‘Political Science is a Democratic One’
The Higher School of Economics and Bologna University have signed an agreement on cooperation. Giliberto Capano, Dean of the Bologna University Faculty of Political Science, told us about some future joint educational and research projects and about the connection between a democratic political system and political science development.
—What goals did Bologna University pursue when signing an agreement with the Higher School of Economics?
—Our universities have many mutual interests. For example, we want to develop joint research in the area of public policy. The HSE Department of Public Policy has existed for 10 years, as has the Bologna University Center for Public Policy Studies. And that is taking into account that Bologna University is the oldest in Europe:it has been founded in 1088. Our university is one of the best in Italy, and the HSE is one of just twelve research universities in Russia and the only one active in the area of social sciences. I think that collaboration between two such universities will be useful not only for students, but for teachers as well.
—What are the prospective areas of partnership in education and research?
—The main areas are Slavic studies, linguistics, economics and public policy. We are planning to create student and teacher exchange programmes and to develop a double degree programme linking the Bologna University Faculty of Political Science and the HSE Department of Public Policy. And of course we intend to develop mutual research programmes.
—Could you give more detail on the double degree programme?

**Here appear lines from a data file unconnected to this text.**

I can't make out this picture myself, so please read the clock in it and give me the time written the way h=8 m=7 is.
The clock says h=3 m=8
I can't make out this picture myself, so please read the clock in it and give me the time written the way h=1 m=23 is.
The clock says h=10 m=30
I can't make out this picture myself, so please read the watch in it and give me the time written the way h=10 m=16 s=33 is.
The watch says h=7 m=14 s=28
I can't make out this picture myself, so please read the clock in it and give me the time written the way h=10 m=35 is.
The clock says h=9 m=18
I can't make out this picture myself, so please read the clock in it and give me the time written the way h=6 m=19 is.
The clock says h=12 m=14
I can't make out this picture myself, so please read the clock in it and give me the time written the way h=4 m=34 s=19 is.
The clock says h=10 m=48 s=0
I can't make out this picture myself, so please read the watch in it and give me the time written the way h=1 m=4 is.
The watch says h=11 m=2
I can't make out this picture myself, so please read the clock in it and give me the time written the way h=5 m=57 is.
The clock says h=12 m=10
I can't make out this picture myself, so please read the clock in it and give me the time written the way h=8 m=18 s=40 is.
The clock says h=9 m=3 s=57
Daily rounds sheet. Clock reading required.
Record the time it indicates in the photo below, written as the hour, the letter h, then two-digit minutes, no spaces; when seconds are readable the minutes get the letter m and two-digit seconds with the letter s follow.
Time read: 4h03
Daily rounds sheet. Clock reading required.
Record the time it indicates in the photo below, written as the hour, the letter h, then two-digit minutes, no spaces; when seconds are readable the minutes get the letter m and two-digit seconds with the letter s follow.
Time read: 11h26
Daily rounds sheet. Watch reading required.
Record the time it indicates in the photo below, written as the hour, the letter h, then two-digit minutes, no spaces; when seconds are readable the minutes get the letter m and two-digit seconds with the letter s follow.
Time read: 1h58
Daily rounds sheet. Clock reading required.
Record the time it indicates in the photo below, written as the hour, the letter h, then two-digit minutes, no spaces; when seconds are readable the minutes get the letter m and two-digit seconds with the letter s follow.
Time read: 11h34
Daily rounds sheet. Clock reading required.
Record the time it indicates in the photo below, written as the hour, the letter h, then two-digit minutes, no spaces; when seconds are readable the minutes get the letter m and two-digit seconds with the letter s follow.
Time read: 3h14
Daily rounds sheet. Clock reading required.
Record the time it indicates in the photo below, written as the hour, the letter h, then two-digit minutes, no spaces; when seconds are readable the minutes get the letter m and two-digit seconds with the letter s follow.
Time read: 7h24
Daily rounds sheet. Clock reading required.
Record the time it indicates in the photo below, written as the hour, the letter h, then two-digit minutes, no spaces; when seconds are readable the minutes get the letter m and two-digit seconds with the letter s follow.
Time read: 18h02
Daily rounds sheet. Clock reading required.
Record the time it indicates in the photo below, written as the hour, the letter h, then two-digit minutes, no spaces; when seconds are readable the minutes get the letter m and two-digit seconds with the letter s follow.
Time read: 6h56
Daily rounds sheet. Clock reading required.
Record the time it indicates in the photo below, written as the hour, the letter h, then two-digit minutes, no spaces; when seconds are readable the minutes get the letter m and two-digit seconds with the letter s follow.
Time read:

—It will be a joint Master’s programme in public policy and globalization. Most probably, students will spend the first year in one country, and the second in another. The next step is to write a programme, form a schedule and, most importantly, to organize a dialogue between the two bureaucratic machines.
—In your opinion, would Italian students be interested in participating in these types of programmes?
—At my faculty there are very strong baccalaureate and Master’s programmes in international relations, which are highly regarded in Italy. Currently, International relations students study four foreign languages, i.e. English, French, German and Spanish. Several years ago we started teaching Russian as well. Now dozens of Italian students are learning this language. They are interested in Russia, its culture and politics. I think that some of them will certainly be happy to exploit this opportunity to visit Russia
—I think that it mightl be interesting for our readers to understand how Russian political science looks when viewed from an Italian university.
—I am quite familiar with the international political science community and, in general, Italian political scientists are very well integrated into it. I am one of the 16 members of the International Political Science Association Executive Committee, another Italian is its President, and one more Italian is President of the European Association for Political Science. As far as I can see, Russian political science is not very well known in the world. Only a few Russian political scientists have established international contacts and publish their works in international journals. This means that Russian political science is unfortunately in its infancy. Russian political scientists like to be published in their local journals and are satisfied with recognition only in their country. This is very sad. Russia is a big country with rich cultural and scientific traditions, and it is very important for the international political science community to have Russian colleagues involved in the international context.
—Is such a situation, from your point of view, specific only for Russia?
—No, something similar took place 20 –25 years ago in Italian political science. Then we were very weakly integrated in international context. And the first to suffer from this situation are the students.
—In your view, what are the reasons for that?
—I believe that the level of political science development reflects the democratic development level in a country. Political science is a democratic one, and it demands a democratic political system for its existence. For example, if you are an American or European political scientist, you have a typology:a spectrum of political regimes from democracy to authoritative regime. In a non-democratic political system you wouldn’t be able to say anything;you would be under the pressure of ideology and some abstract principles. It would therefore be very hard to do comparative political science in an authoritarian system. Besides, if democratic institutions do not exist in a country, there are no free elections, which means a political scientist has nothing to study. Often the only thing that is left for him to do in such a situation is to repeat slogans.